Hello,
On systems where a package is locked to a certain version using yum-versionlock, how BigFix is supposed to handle this situation?
I came across some systems where the kernel was updated because the baseline contained security updates for the kernel package(s), however this package(s) (kernel-*) is locked via yum-versionlock.
Is there a way for BigFix to honor this?
Thank you.
H.
I dont think bigfix can tackle that. you might have create some script to handle those yum lock situation.

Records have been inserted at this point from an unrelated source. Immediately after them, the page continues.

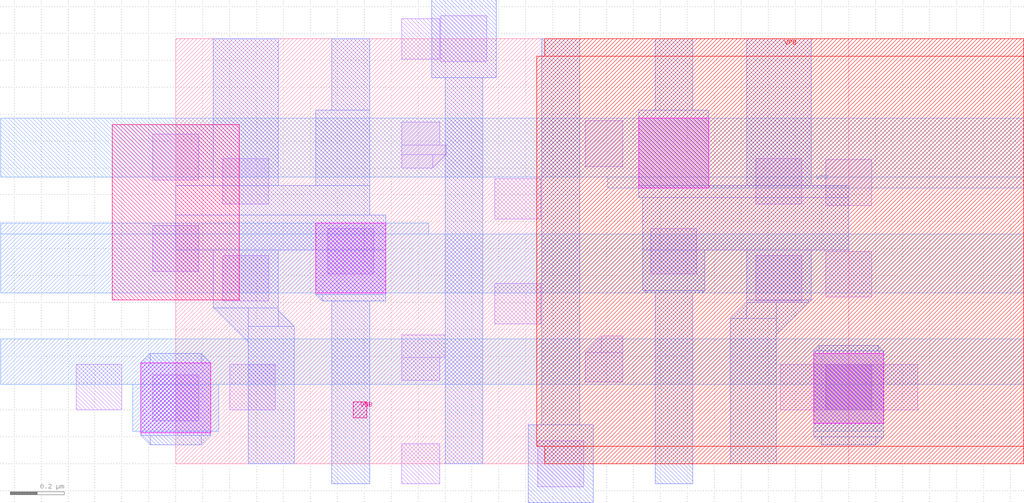
<source format=lef>
# Copyright 2020 The SkyWater PDK Authors
#
# Licensed under the Apache License, Version 2.0 (the "License");
# you may not use this file except in compliance with the License.
# You may obtain a copy of the License at
#
#     https://www.apache.org/licenses/LICENSE-2.0
#
# Unless required by applicable law or agreed to in writing, software
# distributed under the License is distributed on an "AS IS" BASIS,
# WITHOUT WARRANTIES OR CONDITIONS OF ANY KIND, either express or implied.
# See the License for the specific language governing permissions and
# limitations under the License.
#
# SPDX-License-Identifier: Apache-2.0

VERSION 5.7 ;
  NOWIREEXTENSIONATPIN ON ;
  DIVIDERCHAR "/" ;
  BUSBITCHARS "[]" ;
MACRO sky130_fd_bd_sram__openram_cell_6t
  CLASS BLOCK ;
  FOREIGN sky130_fd_bd_sram__openram_cell_6t ;
  ORIGIN  0.000000  0.000000 ;
  SIZE  2.500000 BY  1.580000 ;
  PIN VNB
    PORT
      LAYER pwell ;
        RECT 0.660000 0.170000 0.710000 0.230000 ;
    END
  END VNB
  PIN VPB
    ANTENNADIFFAREA  0.442800 ;
    PORT
      LAYER met2 ;
        RECT -0.650000 1.065000 3.150000 1.285000 ;
        RECT  1.605000 1.025000 3.150000 1.065000 ;
      LAYER nwell ;
        RECT 1.340000 0.065000 3.150000 1.515000 ;
        RECT 1.370000 0.000000 3.150000 0.065000 ;
        RECT 1.370000 1.515000 3.150000 1.580000 ;
    END
  END VPB
  OBS
    LAYER li1 ;
      POLYGON  0.955000  1.150000  1.005000 1.150000 0.955000 1.100000 ;
      POLYGON  1.580000  0.475000  1.580000 0.415000 1.520000 0.415000 ;
      RECT -0.370000  0.200000 -0.200000 0.370000 ;
      RECT -0.085000  0.160000  0.085000 0.330000 ;
      RECT -0.085000  0.715000  0.085000 0.885000 ;
      RECT -0.085000  1.055000  0.085000 1.225000 ;
      RECT  0.175000  0.605000  0.345000 0.775000 ;
      RECT  0.175000  0.965000  0.345000 1.135000 ;
      RECT  0.200000  0.200000  0.370000 0.370000 ;
      RECT  0.565000  0.705000  0.735000 0.875000 ;
      RECT  0.840000 -0.075000  0.980000 0.075000 ;
      RECT  0.840000  0.310000  0.980000 0.395000 ;
      RECT  0.840000  0.395000  1.000000 0.480000 ;
      RECT  0.840000  1.100000  0.955000 1.150000 ;
      RECT  0.840000  1.150000  1.005000 1.185000 ;
      RECT  0.840000  1.185000  0.980000 1.270000 ;
      RECT  0.840000  1.505000  0.980000 1.655000 ;
      RECT  0.985000  1.495000  1.155000 1.665000 ;
      RECT  1.185000  0.520000  1.355000 0.670000 ;
      RECT  1.185000  0.910000  1.355000 1.060000 ;
      RECT  1.345000 -0.085000  1.515000 0.085000 ;
      RECT  1.520000  0.305000  1.660000 0.415000 ;
      RECT  1.520000  1.105000  1.660000 1.275000 ;
      RECT  1.580000  0.415000  1.660000 0.475000 ;
      RECT  1.765000  0.705000  1.935000 0.875000 ;
      RECT  2.155000  0.605000  2.325000 0.775000 ;
      RECT  2.155000  0.965000  2.325000 1.135000 ;
      RECT  2.245000  0.200000  2.755000 0.370000 ;
      RECT  2.415000  0.620000  2.585000 0.790000 ;
      RECT  2.415000  0.960000  2.585000 1.130000 ;
    LAYER mcon ;
      RECT 2.415000 0.200000 2.585000 0.370000 ;
    LAYER met1 ;
      POLYGON -0.130000  0.105000 -0.095000 0.105000 -0.095000 0.070000 ;
      POLYGON -0.095000  0.410000 -0.095000 0.375000 -0.130000 0.375000 ;
      POLYGON  0.095000  0.105000  0.130000 0.105000  0.095000 0.070000 ;
      POLYGON  0.095000  0.410000  0.130000 0.375000  0.095000 0.375000 ;
      POLYGON  0.140000  0.580000  0.270000 0.580000  0.270000 0.450000 ;
      POLYGON  0.380000  0.570000  0.440000 0.510000  0.380000 0.510000 ;
      POLYGON  0.520000  0.630000  0.545000 0.630000  0.545000 0.605000 ;
      POLYGON  1.735000  0.645000  1.745000 0.645000  1.745000 0.635000 ;
      POLYGON  1.955000  0.645000  1.965000 0.645000  1.955000 0.635000 ;
      POLYGON  2.120000  0.600000  2.120000 0.540000  2.060000 0.540000 ;
      POLYGON  2.230000  0.600000  2.350000 0.600000  2.230000 0.480000 ;
      POLYGON  2.350000  0.610000  2.360000 0.610000  2.350000 0.600000 ;
      POLYGON  2.370000  0.100000  2.400000 0.100000  2.400000 0.070000 ;
      POLYGON  2.390000  0.440000  2.390000 0.420000  2.370000 0.420000 ;
      POLYGON  2.600000  0.100000  2.630000 0.100000  2.600000 0.070000 ;
      POLYGON  2.610000  0.440000  2.630000 0.420000  2.610000 0.420000 ;
      RECT -0.130000  0.105000  0.130000 0.375000 ;
      RECT -0.095000  0.070000  0.095000 0.105000 ;
      RECT -0.095000  0.375000  0.095000 0.410000 ;
      RECT  0.000000  0.795000  0.780000 0.925000 ;
      RECT  0.000000  0.925000  0.720000 1.035000 ;
      RECT  0.140000  0.580000  0.380000 0.795000 ;
      RECT  0.140000  1.035000  0.380000 1.580000 ;
      RECT  0.270000  0.000000  0.440000 0.510000 ;
      RECT  0.270000  0.510000  0.380000 0.580000 ;
      RECT  0.520000  0.630000  0.780000 0.795000 ;
      RECT  0.520000  1.035000  0.720000 1.315000 ;
      RECT  0.545000  0.605000  0.780000 0.630000 ;
      RECT  0.580000 -0.075000  0.720000 0.605000 ;
      RECT  0.580000  1.315000  0.720000 1.580000 ;
      RECT  0.950000  1.435000  1.190000 1.725000 ;
      RECT  1.000000  0.000000  1.140000 1.435000 ;
      RECT  1.310000 -0.145000  1.550000 0.145000 ;
      RECT  1.360000  0.145000  1.500000 1.580000 ;
      RECT  1.720000  0.990000  2.500000 1.035000 ;
      RECT  1.720000  1.035000  1.980000 1.315000 ;
      RECT  1.735000  0.645000  1.965000 0.795000 ;
      RECT  1.735000  0.795000  2.500000 0.990000 ;
      RECT  1.745000  0.635000  1.955000 0.645000 ;
      RECT  1.780000 -0.075000  1.920000 0.635000 ;
      RECT  1.780000  1.315000  1.920000 1.580000 ;
      RECT  2.060000  0.000000  2.230000 0.540000 ;
      RECT  2.120000  0.540000  2.230000 0.600000 ;
      RECT  2.120000  0.600000  2.350000 0.610000 ;
      RECT  2.120000  0.610000  2.360000 0.795000 ;
      RECT  2.120000  1.035000  2.360000 1.580000 ;
      RECT  2.370000  0.100000  2.630000 0.420000 ;
      RECT  2.390000  0.420000  2.610000 0.440000 ;
      RECT  2.400000  0.070000  2.600000 0.100000 ;
    LAYER met2 ;
      RECT -0.650000 0.295000 3.150000 0.465000 ;
      RECT -0.650000 0.635000 3.150000 0.855000 ;
      RECT -0.650000 0.855000 0.940000 0.895000 ;
      RECT -0.160000 0.120000 0.160000 0.295000 ;
      RECT -0.130000 0.115000 0.130000 0.120000 ;
      RECT  2.370000 0.120000 2.630000 0.295000 ;
    LAYER pwell ;
      RECT -0.235000 0.610000 0.235000 1.260000 ;
    LAYER via ;
      RECT -0.130000 0.115000 0.130000 0.375000 ;
      RECT  0.520000 0.635000 0.780000 0.895000 ;
      RECT  1.720000 1.025000 1.980000 1.285000 ;
      RECT  2.370000 0.150000 2.630000 0.410000 ;
  END
END sky130_fd_bd_sram__openram_cell_6t
END LIBRARY

</source>
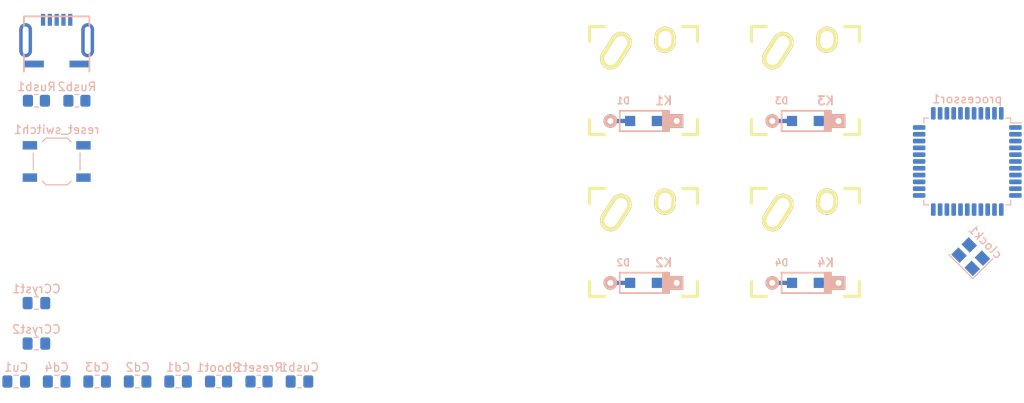
<source format=kicad_pcb>
(kicad_pcb (version 20211014) (generator pcbnew)

  (general
    (thickness 1.6)
  )

  (paper "A4")
  (layers
    (0 "F.Cu" signal)
    (31 "B.Cu" signal)
    (32 "B.Adhes" user "B.Adhesive")
    (33 "F.Adhes" user "F.Adhesive")
    (34 "B.Paste" user)
    (35 "F.Paste" user)
    (36 "B.SilkS" user "B.Silkscreen")
    (37 "F.SilkS" user "F.Silkscreen")
    (38 "B.Mask" user)
    (39 "F.Mask" user)
    (40 "Dwgs.User" user "User.Drawings")
    (41 "Cmts.User" user "User.Comments")
    (42 "Eco1.User" user "User.Eco1")
    (43 "Eco2.User" user "User.Eco2")
    (44 "Edge.Cuts" user)
    (45 "Margin" user)
    (46 "B.CrtYd" user "B.Courtyard")
    (47 "F.CrtYd" user "F.Courtyard")
    (48 "B.Fab" user)
    (49 "F.Fab" user)
    (50 "User.1" user)
    (51 "User.2" user)
    (52 "User.3" user)
    (53 "User.4" user)
    (54 "User.5" user)
    (55 "User.6" user)
    (56 "User.7" user)
    (57 "User.8" user)
    (58 "User.9" user)
  )

  (setup
    (pad_to_mask_clearance 0)
    (pcbplotparams
      (layerselection 0x00010fc_ffffffff)
      (disableapertmacros false)
      (usegerberextensions false)
      (usegerberattributes true)
      (usegerberadvancedattributes true)
      (creategerberjobfile true)
      (svguseinch false)
      (svgprecision 6)
      (excludeedgelayer true)
      (plotframeref false)
      (viasonmask false)
      (mode 1)
      (useauxorigin false)
      (hpglpennumber 1)
      (hpglpenspeed 20)
      (hpglpendiameter 15.000000)
      (dxfpolygonmode true)
      (dxfimperialunits true)
      (dxfusepcbnewfont true)
      (psnegative false)
      (psa4output false)
      (plotreference true)
      (plotvalue true)
      (plotinvisibletext false)
      (sketchpadsonfab false)
      (subtractmaskfromsilk false)
      (outputformat 1)
      (mirror false)
      (drillshape 1)
      (scaleselection 1)
      (outputdirectory "")
    )
  )

  (net 0 "")
  (net 1 "+5V")
  (net 2 "VCC")
  (net 3 "Net-(Micro_USB1-Pad2)")
  (net 4 "Net-(Micro_USB1-Pad3)")
  (net 5 "unconnected-(Micro_USB1-Pad4)")
  (net 6 "/toD1")
  (net 7 "/row0")
  (net 8 "/toD3")
  (net 9 "/row1")
  (net 10 "/toD2")
  (net 11 "/toD4")
  (net 12 "/col0")
  (net 13 "/col1")
  (net 14 "Net-(Rboot1-Pad1)")
  (net 15 "Net-(Rreset1-Pad2)")
  (net 16 "Net-(Rusb1-Pad2)")
  (net 17 "Net-(Rusb2-Pad2)")
  (net 18 "unconnected-(processor1-Pad1)")
  (net 19 "Net-(Cusb1-Pad2)")
  (net 20 "unconnected-(processor1-Pad7)")
  (net 21 "unconnected-(processor1-Pad8)")
  (net 22 "unconnected-(processor1-Pad9)")
  (net 23 "unconnected-(processor1-Pad10)")
  (net 24 "unconnected-(processor1-Pad11)")
  (net 25 "unconnected-(processor1-Pad12)")
  (net 26 "unconnected-(processor1-Pad14)")
  (net 27 "unconnected-(processor1-Pad15)")
  (net 28 "Net-(CCryst1-Pad1)")
  (net 29 "Net-(CCryst2-Pad1)")
  (net 30 "unconnected-(processor1-Pad18)")
  (net 31 "unconnected-(processor1-Pad19)")
  (net 32 "unconnected-(processor1-Pad20)")
  (net 33 "unconnected-(processor1-Pad21)")
  (net 34 "unconnected-(processor1-Pad22)")
  (net 35 "unconnected-(processor1-Pad25)")
  (net 36 "unconnected-(processor1-Pad26)")
  (net 37 "unconnected-(processor1-Pad27)")
  (net 38 "unconnected-(processor1-Pad28)")
  (net 39 "unconnected-(processor1-Pad29)")
  (net 40 "unconnected-(processor1-Pad30)")
  (net 41 "unconnected-(processor1-Pad31)")
  (net 42 "unconnected-(processor1-Pad32)")
  (net 43 "unconnected-(processor1-Pad36)")
  (net 44 "unconnected-(processor1-Pad37)")
  (net 45 "unconnected-(processor1-Pad42)")
  (net 46 "GND")

  (footprint "keebs:Mx_Alps_100" (layer "F.Cu") (at 161.925 83.34375))

  (footprint "keebs:Mx_Alps_100" (layer "F.Cu") (at 180.975 102.39375))

  (footprint "keebs:Mx_Alps_100" (layer "F.Cu") (at 180.975 83.34375))

  (footprint "keebs:Mx_Alps_100" (layer "F.Cu") (at 161.925 102.39375))

  (footprint "Resistor_SMD:R_0805_2012Metric_Pad1.20x1.40mm_HandSolder" (layer "B.Cu") (at 90.4875 85.725 180))

  (footprint "Button_Switch_SMD:SW_SPST_TL3342" (layer "B.Cu") (at 92.86875 92.86875 180))

  (footprint "Capacitor_SMD:C_0805_2012Metric_Pad1.18x1.45mm_HandSolder" (layer "B.Cu") (at 121.44375 118.76625 180))

  (footprint "keyboard_parts:D_SOD123_axial" (layer "B.Cu") (at 180.975 88.10625 180))

  (footprint "keyboard_parts:D_SOD123_axial" (layer "B.Cu") (at 161.925 107.15625 180))

  (footprint "keyboard_parts:USB_miniB_hirose_5S8" (layer "B.Cu") (at 92.86875 76.2 180))

  (footprint "Crystal:Crystal_SMD_Abracon_ABM8G-4Pin_3.2x2.5mm" (layer "B.Cu") (at 200.43 104.07 135))

  (footprint "Capacitor_SMD:C_0805_2012Metric_Pad1.18x1.45mm_HandSolder" (layer "B.Cu") (at 90.4875 114.3 180))

  (footprint "Capacitor_SMD:C_0805_2012Metric_Pad1.18x1.45mm_HandSolder" (layer "B.Cu") (at 107.15625 118.76625 180))

  (footprint "Capacitor_SMD:C_0805_2012Metric_Pad1.18x1.45mm_HandSolder" (layer "B.Cu") (at 102.39375 118.76625 180))

  (footprint "Capacitor_SMD:C_0805_2012Metric_Pad1.18x1.45mm_HandSolder" (layer "B.Cu") (at 92.86875 118.76625 180))

  (footprint "Package_QFP:LQFP-44_10x10mm_P0.8mm" (layer "B.Cu") (at 200.025 92.86875 180))

  (footprint "Resistor_SMD:R_0805_2012Metric_Pad1.20x1.40mm_HandSolder" (layer "B.Cu") (at 116.68125 118.76625 180))

  (footprint "keyboard_parts:D_SOD123_axial" (layer "B.Cu") (at 180.975 107.15625 180))

  (footprint "Capacitor_SMD:C_0805_2012Metric_Pad1.18x1.45mm_HandSolder" (layer "B.Cu") (at 97.63125 118.76625 180))

  (footprint "Resistor_SMD:R_0805_2012Metric_Pad1.20x1.40mm_HandSolder" (layer "B.Cu") (at 111.91875 118.76625 180))

  (footprint "Resistor_SMD:R_0805_2012Metric_Pad1.20x1.40mm_HandSolder" (layer "B.Cu") (at 95.25 85.725 180))

  (footprint "keyboard_parts:D_SOD123_axial" (layer "B.Cu") (at 161.925 88.10625 180))

  (footprint "Capacitor_SMD:C_0805_2012Metric_Pad1.18x1.45mm_HandSolder" (layer "B.Cu") (at 90.4875 109.5375 180))

  (footprint "Capacitor_SMD:C_0805_2012Metric_Pad1.18x1.45mm_HandSolder" (layer "B.Cu") (at 88.10625 118.76625 180))

)

</source>
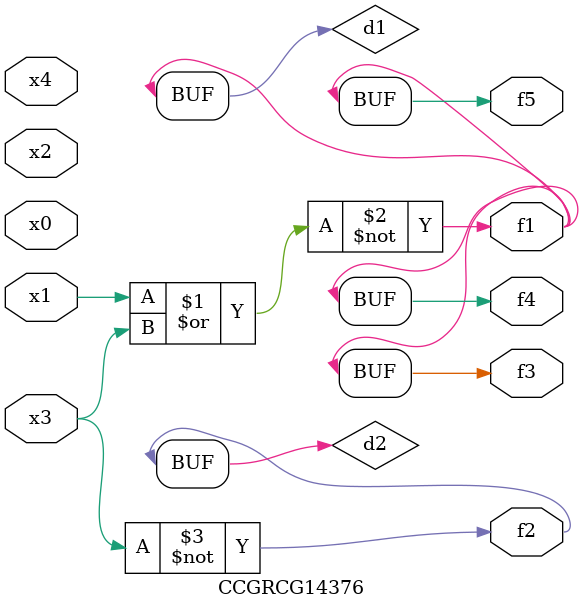
<source format=v>
module CCGRCG14376(
	input x0, x1, x2, x3, x4,
	output f1, f2, f3, f4, f5
);

	wire d1, d2;

	nor (d1, x1, x3);
	not (d2, x3);
	assign f1 = d1;
	assign f2 = d2;
	assign f3 = d1;
	assign f4 = d1;
	assign f5 = d1;
endmodule

</source>
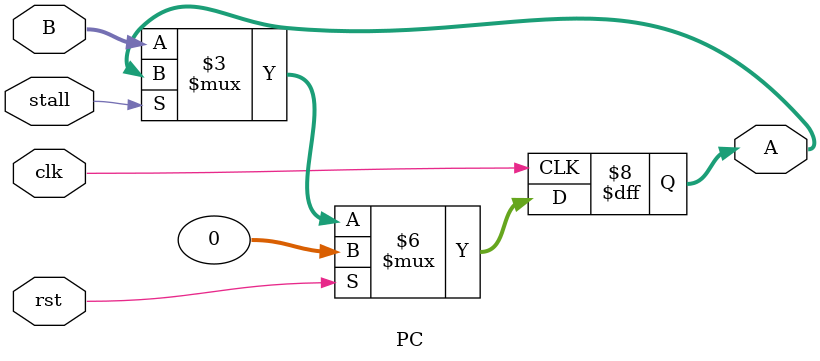
<source format=sv>
module PC
(
    input  logic        clk, 
    input  logic        rst, 
    input  logic        stall, 
    input  logic [31:0] B, 
    output logic [31:0] A
    
);
    always_ff @(posedge clk) begin
    	if (rst) A<= 0;
    	else if (~stall) A <= B;
    end
endmodule
</source>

The following action Bash script works on Linux:
yum -y install yum-plugin-versionlock
yum versionlock <Package(s)>
if [ $? -eq 0 ]
then
<command(s) to be done like: yum -y update>
exit 0
else
exit 1
fi
1 - It makes sure that version lock is installed
2 - It makes sure that the package(s) to be locked are
3 - if the lock fails, update will not take place and provides an error exit
4 - Post actions will not take place if error exit occurs
5 - If lock succeeds Command(s) executed with a successful exit
6 - if 5, any post actions listed will be done.
Further, if you wanted a reboot no matter of success or failure, then you can force an exit 0.
However, if a BASELINE is used, then everything seems to be out the window.
Have not tested if BigFix will apply package updates if yum is configured to not update a package.